The preamplification

Analog Device CN0417

On the diagram, after the transmitter, you will find a pre-amplification stage for the signal. In this diagram, it is a CN0417 board from Analog Device that is equipped with a two-stage, 1W, two-stage ADL5606 wideband amplifier (see ADL5606 datasheet), which operates over a frequency range from 1800 MHz to 2700 MHz. It integrates an in-line band-pass filter and will provide a 30dBm level output with the LimeSDR mini thanks to its real gain of 20 dB on 2400 MHz. It is powered by a micro-USB plug. Its maximum input level is 18 dBm.



Second possibility. The SPF5189Z is a 5V powered preamp that offers 8 to 11 dBm of gain. You will find a detailed measurement report on the Matthias DD1US website. My measurements give me 11 dBm of gain on 2400 MHz. According to the SPF5189z datasheet, the maximum acceptable input is 27 dBm. You can therefore completely cascade two preamplifiers, one after the other. The Chinese reseller market offers them for less than 5 EUR (link SPF5189Z Ebay, link SPF5189Z Aliexpress).


TQP7M9103 pour 2300-2400MHz

Alternatively, there are TQP7M9103 preamplifiers. Depending on the application diagram, you can expect 16 dBm of gain. A QORVO evaluation board exists for 2300-2400 MHz, with an announced gain of 16 dBm. However, this board is very expensive (Mouser USA). There are TQP7M9103 boards of Chinese origin (link Aliexpress 1, Link Aliexpress 2) at low prices, but it is not expected that they will gain on 2400 MHz. You will need to make the changes according to the application diagram for this frequency range. For amateurs, here is the Data Sheet of the Qorvo TQP3M9008 board (see page 16/25) and a link to DK5DN and DL5CN publications on the Amsat-DL forum showing the changes and their results. I have not personally tested the TQP7M9103.

Another alternative is the 2W amplification with the SKY66292-11 transistor. There is a SKY66292-11-EVB evaluation board (Mouser Link USA), which, like the previous amplifier, is offered at a rather high price (Here is the datasheet of the SKY66292_11_EVB board). An alternative is to make this amplifier using the diagrams put online by DB4UM on Github.

A last possibility (that I propose), is based on the Gali-84+ which proposes a gain of 17 dBm on 2400MHz with a maximum input of 0dBm (1mW).
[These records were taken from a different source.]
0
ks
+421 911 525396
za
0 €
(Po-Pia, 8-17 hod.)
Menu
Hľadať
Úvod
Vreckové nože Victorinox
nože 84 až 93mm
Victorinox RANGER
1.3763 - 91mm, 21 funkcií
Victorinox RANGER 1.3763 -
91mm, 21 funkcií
It is available on two kits from Minikits (Australia): Gali-84-R2 et Gali-84.

Remember to place an attenuator in front to ensure the maximum permissible input level (Link to attenuators Aliexpress).

The last stage amplification

After the first stage to bring your signal to more or less 200 mW (23 dBm), we can add a last stage of about ten dBm to bring your signal to 2.5 to 3 Watts.

There are two EDUP “booster wifi” amplifiers:

  • EDUP AB003, box labelled 8W : The gain of this amp (measured) is 14 dBm. The datasheet indicates a maximum level of 20 dBm signal at the input. Indeed, from 20dBm, the gain itself is reduced but the amplifier can still be used above it. The measurement curve below (red) shows that the gain is reduced to 7 dBm when attacked with 27 dBm at the input, the maximum reached being 35.3 dBm or 3.4 Watts (Link to Aliexpress, Ebay and Amazon)
  • EDUP AB007, box labelled 4W : The measurements show an almost identical gain, a little lower at 13 dBm. The maximum signal is 33.8 dBm, or 2.4W. The “4W” amp consumes 10W of electricity and operates nominally at constant RF power between 7.0V and 14V (I didn’t look for the maximum voltage). You can find this equipment on Aliexpress or sur Ebay.

These two amplifiers are duplex wifi amplifiers (transmitter and receiver). We only need the emission amplifier part. The receiver preamplifier, which is active in stand-by mode, is automatically switched on when the input signal exceeds 3dBm when transmitting. Some publications propose to modify the amplifier so that the transmitter remains switched on. This modification is not necessary, as the switching is instantaneous and automatic, and does not bring any significant technical gain.

Intermediate power level after CN0417, after EDUP AB003, and EDUP “4W”

For amateurs who would have this need (DATV or small dish), there is also a 20W amplifier not personally tested but measured by DH2VA at a gain of 35dBm up to 15W (Link to  Aliexpress).